Истоки и смысл антиукраинской истерии
Когда в юности я читал мемуары главы правительства Украинской Народной Республики (1917-1920), знаменитого писателя Владимира Винниченко, и нашел в них ставшую уже хрестоматийной фразу о российской демократии, которая завершается на украинском вопросе, я даже не представлял себе, что всю последующую жизнь мне придется провести в тени этого точного определения.
Сейчас многие удивляются той истерии, в которую впало российское руководство и аффилированные с ним журналисты и эксперты накануне заключения совершенно невинного, между прочим, соглашения об ассоциации Украины с Европейским союзом. Невинного потому, что даже в случае его подписания и последующей ратификации в российско-украинских отношениях не изменится ровным счетом ничего. Ну ничегошеньки! Украина ниоткуда не выходит, не разрывает ни одного соглашения с Россией, не выгоняет из Севастополя Черноморский флот… Не только украинские, но и европейские политики в один голос уверяют Москву, что содержание документа никак не повлияет на достигнутый уровень российско-украинского сотрудничества… Но мы-то прекрасно понимаем, что разговор не об этом, разговор чисто семейный, понятийный: вот подпишут «хохлы» свое соглашение – и мы их уже никуда не втащим, ни в какой Таможенный союз, ни в какое ОДКБ, ни во что другое, что мы еще придумаем. И придется разговаривать с ними, будто они люди. А они наши братья. И должны понимать, что только с нами им и будет хорошо – и там, где мы сами им скажем.

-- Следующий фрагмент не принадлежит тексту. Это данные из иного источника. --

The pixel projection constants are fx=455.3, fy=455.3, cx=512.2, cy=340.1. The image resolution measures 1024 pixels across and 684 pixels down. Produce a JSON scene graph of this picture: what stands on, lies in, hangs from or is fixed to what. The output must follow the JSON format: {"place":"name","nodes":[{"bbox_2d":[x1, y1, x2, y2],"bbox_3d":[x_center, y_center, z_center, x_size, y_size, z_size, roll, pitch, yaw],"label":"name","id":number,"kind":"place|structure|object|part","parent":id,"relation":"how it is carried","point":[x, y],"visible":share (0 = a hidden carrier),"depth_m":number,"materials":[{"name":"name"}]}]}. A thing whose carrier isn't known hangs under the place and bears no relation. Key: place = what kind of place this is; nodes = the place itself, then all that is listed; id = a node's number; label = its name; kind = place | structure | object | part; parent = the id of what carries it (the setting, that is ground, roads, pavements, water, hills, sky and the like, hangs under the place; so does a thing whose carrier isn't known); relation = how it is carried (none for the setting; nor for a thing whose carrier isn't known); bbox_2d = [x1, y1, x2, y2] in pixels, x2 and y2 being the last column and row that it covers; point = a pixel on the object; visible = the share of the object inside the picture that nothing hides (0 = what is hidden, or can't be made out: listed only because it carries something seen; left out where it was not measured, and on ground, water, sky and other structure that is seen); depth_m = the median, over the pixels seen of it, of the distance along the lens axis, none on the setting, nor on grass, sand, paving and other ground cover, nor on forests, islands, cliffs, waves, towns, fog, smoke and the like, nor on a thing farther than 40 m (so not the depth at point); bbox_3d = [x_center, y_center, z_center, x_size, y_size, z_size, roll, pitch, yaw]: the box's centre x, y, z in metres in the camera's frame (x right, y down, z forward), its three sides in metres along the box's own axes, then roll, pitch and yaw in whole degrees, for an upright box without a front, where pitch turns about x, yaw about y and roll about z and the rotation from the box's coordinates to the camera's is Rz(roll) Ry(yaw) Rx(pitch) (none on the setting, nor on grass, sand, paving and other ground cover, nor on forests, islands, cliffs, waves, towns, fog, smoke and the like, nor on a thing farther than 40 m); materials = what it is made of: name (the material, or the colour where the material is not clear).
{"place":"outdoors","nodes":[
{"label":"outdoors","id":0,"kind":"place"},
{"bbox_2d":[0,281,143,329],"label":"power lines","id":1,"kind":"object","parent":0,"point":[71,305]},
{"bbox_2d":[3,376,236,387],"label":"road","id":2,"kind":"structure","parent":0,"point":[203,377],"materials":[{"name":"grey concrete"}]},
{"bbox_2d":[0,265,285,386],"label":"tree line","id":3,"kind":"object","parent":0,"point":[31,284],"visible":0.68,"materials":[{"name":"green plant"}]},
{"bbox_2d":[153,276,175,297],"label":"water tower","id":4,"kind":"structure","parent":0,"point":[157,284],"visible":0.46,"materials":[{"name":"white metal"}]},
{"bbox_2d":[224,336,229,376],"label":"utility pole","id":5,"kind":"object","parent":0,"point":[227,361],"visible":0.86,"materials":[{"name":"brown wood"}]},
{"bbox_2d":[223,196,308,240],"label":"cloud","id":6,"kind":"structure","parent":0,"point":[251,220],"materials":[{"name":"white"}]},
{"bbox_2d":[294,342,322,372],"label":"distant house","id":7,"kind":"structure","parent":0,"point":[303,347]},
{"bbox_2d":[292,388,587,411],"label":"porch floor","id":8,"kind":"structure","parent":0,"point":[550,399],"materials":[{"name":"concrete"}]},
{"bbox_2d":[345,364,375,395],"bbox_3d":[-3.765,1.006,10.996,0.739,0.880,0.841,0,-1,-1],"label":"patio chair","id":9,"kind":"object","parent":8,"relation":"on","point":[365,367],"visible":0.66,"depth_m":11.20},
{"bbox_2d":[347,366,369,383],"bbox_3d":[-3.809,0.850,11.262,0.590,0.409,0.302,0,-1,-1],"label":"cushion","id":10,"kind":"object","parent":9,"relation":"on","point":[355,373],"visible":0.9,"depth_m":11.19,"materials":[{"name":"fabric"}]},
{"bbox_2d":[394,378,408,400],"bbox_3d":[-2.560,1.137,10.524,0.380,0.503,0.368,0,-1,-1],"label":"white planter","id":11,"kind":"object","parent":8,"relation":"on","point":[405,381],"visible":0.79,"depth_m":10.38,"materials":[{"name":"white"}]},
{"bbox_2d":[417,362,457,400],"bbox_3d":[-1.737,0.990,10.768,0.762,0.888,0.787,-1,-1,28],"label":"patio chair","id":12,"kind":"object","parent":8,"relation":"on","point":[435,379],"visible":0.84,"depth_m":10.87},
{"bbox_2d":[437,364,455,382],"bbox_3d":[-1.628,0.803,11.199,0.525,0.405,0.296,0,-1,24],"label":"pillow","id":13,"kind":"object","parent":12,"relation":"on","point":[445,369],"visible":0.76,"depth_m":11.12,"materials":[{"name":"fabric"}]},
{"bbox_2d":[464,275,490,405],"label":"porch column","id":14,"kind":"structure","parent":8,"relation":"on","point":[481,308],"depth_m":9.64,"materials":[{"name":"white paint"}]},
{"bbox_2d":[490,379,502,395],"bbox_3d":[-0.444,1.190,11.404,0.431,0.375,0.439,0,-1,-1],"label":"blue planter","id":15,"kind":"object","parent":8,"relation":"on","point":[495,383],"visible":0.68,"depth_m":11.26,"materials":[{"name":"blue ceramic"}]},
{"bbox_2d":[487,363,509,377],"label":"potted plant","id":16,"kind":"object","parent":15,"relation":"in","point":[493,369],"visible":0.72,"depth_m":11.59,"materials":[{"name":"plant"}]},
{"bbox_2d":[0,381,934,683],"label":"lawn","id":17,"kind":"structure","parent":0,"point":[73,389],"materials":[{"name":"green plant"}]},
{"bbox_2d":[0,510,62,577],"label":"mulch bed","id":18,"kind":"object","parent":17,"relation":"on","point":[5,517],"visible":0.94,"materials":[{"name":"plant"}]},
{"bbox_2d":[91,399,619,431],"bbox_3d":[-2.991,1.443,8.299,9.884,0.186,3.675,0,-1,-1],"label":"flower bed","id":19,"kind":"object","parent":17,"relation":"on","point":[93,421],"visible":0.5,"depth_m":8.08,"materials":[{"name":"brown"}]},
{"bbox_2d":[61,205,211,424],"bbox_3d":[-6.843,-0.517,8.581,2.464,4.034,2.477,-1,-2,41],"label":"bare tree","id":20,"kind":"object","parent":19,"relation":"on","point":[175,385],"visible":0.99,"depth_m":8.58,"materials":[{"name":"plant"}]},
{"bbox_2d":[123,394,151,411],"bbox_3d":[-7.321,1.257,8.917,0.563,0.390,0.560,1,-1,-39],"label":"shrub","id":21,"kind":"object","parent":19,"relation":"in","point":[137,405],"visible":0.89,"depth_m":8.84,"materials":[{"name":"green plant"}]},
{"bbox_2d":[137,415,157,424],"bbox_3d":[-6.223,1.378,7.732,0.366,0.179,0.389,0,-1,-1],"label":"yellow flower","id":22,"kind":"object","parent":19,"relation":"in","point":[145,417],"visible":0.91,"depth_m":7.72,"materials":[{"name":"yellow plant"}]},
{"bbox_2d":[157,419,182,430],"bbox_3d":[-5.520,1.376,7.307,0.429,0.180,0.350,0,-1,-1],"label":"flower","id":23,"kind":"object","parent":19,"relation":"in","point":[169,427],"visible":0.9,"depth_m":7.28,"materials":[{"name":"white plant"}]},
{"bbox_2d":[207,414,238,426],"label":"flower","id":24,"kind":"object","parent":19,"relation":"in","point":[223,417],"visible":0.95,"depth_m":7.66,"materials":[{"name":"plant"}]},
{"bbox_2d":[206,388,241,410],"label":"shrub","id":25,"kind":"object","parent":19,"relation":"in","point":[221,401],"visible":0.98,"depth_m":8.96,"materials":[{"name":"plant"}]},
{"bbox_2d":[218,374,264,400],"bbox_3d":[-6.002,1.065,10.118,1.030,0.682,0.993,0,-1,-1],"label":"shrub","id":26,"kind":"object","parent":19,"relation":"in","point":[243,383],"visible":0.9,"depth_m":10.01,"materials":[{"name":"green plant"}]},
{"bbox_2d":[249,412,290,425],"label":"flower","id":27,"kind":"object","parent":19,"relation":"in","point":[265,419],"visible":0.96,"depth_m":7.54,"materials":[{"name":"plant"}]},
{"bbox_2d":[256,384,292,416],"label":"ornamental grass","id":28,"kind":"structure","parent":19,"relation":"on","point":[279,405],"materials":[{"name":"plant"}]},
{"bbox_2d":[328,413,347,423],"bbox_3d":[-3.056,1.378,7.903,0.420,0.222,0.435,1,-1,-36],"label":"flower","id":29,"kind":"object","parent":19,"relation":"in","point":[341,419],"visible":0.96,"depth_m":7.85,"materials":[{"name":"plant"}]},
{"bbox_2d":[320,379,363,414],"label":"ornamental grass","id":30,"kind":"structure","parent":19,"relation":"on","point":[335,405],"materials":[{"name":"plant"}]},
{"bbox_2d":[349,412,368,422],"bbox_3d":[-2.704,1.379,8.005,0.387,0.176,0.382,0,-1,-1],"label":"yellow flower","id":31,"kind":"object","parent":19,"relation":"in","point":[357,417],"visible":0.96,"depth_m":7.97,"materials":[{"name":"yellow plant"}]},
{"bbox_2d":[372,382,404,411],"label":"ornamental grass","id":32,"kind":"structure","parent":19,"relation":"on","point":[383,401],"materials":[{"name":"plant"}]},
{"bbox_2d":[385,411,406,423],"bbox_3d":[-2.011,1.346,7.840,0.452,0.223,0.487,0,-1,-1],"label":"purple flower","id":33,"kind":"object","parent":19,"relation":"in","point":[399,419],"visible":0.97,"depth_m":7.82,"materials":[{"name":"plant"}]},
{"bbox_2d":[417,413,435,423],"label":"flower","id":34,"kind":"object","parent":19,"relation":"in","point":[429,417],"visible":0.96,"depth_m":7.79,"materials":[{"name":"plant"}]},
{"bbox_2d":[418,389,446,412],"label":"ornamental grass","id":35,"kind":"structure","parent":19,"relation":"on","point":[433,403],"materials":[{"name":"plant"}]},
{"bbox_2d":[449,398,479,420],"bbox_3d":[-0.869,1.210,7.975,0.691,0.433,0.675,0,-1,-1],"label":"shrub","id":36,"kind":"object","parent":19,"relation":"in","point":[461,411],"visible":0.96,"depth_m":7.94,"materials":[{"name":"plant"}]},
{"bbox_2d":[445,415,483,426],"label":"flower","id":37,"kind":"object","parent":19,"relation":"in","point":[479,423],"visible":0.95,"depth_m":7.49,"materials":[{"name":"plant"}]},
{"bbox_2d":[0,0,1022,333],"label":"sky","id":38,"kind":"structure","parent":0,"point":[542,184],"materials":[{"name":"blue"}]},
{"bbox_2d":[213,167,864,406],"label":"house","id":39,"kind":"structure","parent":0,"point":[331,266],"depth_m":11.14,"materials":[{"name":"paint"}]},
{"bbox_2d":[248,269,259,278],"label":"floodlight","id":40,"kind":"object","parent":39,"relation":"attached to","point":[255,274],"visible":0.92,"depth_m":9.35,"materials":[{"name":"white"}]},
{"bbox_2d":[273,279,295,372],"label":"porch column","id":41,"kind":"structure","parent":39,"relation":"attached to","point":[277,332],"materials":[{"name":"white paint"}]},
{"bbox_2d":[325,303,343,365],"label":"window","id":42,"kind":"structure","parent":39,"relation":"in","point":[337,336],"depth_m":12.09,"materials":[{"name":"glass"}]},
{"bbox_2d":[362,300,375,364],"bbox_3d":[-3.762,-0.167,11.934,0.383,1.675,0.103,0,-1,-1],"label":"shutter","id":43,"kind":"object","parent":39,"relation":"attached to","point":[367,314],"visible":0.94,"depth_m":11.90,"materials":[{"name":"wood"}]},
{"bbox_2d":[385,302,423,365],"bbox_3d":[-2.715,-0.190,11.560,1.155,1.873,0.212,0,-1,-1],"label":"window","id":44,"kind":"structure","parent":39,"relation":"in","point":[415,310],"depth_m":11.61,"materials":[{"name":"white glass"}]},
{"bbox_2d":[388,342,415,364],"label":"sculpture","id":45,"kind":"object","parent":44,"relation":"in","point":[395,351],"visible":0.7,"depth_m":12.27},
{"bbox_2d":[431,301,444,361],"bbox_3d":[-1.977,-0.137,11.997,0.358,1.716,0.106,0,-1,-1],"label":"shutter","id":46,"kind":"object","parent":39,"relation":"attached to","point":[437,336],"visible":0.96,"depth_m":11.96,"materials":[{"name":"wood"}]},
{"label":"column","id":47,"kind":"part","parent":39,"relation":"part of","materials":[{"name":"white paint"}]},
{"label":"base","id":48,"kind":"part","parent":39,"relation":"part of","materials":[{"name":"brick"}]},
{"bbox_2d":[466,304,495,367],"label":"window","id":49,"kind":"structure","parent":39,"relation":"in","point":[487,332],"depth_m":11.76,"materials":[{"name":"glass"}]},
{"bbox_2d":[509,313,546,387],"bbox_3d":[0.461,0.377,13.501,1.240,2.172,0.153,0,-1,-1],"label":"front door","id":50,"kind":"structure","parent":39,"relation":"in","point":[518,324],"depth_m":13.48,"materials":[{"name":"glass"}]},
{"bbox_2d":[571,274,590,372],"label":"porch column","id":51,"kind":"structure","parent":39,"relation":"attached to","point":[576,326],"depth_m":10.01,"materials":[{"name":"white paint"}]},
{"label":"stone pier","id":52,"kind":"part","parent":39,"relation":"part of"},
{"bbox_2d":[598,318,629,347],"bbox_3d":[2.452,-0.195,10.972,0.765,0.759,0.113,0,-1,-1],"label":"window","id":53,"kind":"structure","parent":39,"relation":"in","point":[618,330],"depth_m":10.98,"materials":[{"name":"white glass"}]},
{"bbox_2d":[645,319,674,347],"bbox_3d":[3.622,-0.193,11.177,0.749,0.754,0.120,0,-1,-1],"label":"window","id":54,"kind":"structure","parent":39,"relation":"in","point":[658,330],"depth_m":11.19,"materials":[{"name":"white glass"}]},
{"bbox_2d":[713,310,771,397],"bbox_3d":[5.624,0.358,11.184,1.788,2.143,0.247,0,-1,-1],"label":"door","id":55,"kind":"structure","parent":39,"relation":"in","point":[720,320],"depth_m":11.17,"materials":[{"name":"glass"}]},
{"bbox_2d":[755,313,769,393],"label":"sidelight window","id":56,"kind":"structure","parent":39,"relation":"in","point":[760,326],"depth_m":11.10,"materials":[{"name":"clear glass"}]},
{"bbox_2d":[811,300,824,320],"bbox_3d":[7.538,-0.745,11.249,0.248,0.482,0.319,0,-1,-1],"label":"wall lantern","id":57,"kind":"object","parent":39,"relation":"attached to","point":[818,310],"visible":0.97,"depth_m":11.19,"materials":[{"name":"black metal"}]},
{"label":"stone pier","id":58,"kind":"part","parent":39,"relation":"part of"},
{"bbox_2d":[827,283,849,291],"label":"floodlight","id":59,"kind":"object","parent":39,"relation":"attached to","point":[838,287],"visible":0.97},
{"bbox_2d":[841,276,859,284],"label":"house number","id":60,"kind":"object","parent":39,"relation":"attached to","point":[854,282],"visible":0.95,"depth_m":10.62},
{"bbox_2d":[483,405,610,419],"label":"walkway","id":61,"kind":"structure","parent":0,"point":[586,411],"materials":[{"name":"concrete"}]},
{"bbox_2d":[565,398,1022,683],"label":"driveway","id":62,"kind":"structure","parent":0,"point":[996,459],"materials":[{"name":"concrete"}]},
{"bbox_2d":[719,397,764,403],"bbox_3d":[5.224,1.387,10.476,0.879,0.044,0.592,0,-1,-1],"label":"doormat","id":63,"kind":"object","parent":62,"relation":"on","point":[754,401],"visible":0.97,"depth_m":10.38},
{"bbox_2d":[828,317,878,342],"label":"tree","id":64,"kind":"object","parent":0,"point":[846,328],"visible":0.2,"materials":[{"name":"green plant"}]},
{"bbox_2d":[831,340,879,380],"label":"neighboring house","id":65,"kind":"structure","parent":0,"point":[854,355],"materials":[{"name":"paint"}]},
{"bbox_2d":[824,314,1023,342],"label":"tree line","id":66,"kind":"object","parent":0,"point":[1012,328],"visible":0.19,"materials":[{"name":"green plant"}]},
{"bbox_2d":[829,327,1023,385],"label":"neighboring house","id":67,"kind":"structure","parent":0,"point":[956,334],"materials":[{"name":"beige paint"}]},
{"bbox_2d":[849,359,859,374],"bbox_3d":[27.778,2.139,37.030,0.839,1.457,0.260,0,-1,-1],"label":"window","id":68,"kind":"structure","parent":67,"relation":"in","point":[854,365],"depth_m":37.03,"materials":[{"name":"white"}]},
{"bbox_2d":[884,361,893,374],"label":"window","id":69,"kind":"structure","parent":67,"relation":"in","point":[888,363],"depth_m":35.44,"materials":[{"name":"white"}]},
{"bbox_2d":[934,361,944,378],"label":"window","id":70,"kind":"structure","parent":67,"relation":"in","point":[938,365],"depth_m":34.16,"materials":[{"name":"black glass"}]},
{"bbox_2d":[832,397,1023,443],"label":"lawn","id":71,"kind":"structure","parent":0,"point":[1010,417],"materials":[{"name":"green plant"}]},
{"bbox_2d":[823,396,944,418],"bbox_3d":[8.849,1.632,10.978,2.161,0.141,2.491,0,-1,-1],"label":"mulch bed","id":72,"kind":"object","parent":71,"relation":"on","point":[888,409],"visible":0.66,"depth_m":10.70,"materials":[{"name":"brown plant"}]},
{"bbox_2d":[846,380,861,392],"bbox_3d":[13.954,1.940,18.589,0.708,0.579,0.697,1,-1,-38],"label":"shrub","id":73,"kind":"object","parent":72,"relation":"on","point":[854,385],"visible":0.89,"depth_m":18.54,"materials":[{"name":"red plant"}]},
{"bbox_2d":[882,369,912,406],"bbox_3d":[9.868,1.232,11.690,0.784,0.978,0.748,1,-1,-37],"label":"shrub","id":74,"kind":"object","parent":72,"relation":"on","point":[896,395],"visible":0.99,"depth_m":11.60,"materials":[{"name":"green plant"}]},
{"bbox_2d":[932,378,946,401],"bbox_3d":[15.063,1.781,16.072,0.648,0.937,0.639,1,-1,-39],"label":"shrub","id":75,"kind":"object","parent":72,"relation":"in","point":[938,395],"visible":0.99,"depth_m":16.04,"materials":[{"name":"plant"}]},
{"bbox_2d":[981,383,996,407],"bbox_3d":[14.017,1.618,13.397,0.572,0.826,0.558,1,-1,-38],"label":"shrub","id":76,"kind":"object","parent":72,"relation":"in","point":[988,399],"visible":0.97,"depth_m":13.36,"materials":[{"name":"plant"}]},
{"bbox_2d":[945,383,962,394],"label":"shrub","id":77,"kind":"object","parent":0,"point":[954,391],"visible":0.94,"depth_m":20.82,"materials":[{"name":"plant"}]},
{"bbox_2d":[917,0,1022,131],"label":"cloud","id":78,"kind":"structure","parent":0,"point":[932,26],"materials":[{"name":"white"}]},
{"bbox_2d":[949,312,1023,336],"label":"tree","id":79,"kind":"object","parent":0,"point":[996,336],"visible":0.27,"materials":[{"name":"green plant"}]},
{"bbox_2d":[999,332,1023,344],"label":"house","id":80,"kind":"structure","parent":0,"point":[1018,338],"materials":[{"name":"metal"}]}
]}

Но, друзья мои, разве когда-нибудь было иначе, хоть когда-нибудь? Вот провозгласила Украина независимость – я прилетел из праздничного, только начавшего привыкать к сине-желтым стягам Киева в не менее праздничную, гордую августом Москву, – и что же я услышал в кулуарах Белого дома? Танки! Надо направить в Киев танки! Это все не независимость, это заговор против демократии, ну не могут украинцы не хотеть быть вместе с новой Россией.
Потом – референдум о независимости. Все мои московские знакомые из политического мира, за исключением одного-единственного трезвомыслящего человека, Галины Старовойтовой, были убеждены, что референдум провалится, ведь не могут же украинцы – украинцы! – проголосовать за отделение от России? Как же это! И результаты референдума, заметим, были раз и навсегда вытеснены из российского политического сознания, заменены придурковатым мифом о трех алкоголиках, разваливших в Беловежье огромную страну, которой уже и не было. Никому не доказать, что наш первый президент Леонид Кравчук прилетел в Минск с национальным одобрением независимости, что мы денонсировали Союзный договор – и имели на то полное право как страна-подписант, что Кравчук просто пошел навстречу Ельцину, потому что хотел мирного развода, а не новой – только очень большой – Югославии.
А потом – СНГ: какой развод, мы должны создать новую страну! А потом – Черноморский флот: какие переговоры, вы должны сделать так, как мы скажем! А потом – остров Тузла: хотим и насыпаем, ведь это все равно наше. А потом – «оранжевая революция»: почему не голосуете за того, кого избрал Путин? А потом – газ: мы повысим вам цены, но вы все равно должны нас благодарить за то, что мы вас содержим. И теперь вот опять Украина куда-то уходит, хотя никуда и не приходила. Впрочем, Москве это неинтересно, потому что в ее подсознании мы, украинцы, не имеем права голоса, а только Россия имеет.
Вся дискуссия об Украине – это дискуссия между Лениным и Сталиным накануне создания СССР. Сталин хочет включить все окраины в состав Союза на правах автономии, а Ленин понимает, что стабильности так не добьешься и нужно их обмануть, провозгласить квазигосударствами, и они успокоятся. Прошло 90 лет – и что же? Одни нас пугают всяческими карами господними и онищенковскими, таможней и «Газпромом», а другие советуют разговаривать уважительнее, предлагать деньги и кредиты – и вот тогда Украина будет с нами. А почему, собственно? Украина что – шалава с Крещатика: рубль показал, улыбнулся гипнотизирующей улыбкой Владимира Владимировича – и все, она за тобой побежала как миленькая?
Вот когда на митингах в Москве будут кричать не: «Путин! Путин!» или «Мы здесь власть!», а «Они тоже люди», – вот тогда в первый раз за всю многовековую историю России, переполненную бунтами, казнями, смутами, войнами, революциями, лагерями, спутниками и погромами, малютами и лубянками, появится шанс. Маленький – но шанс на понимание.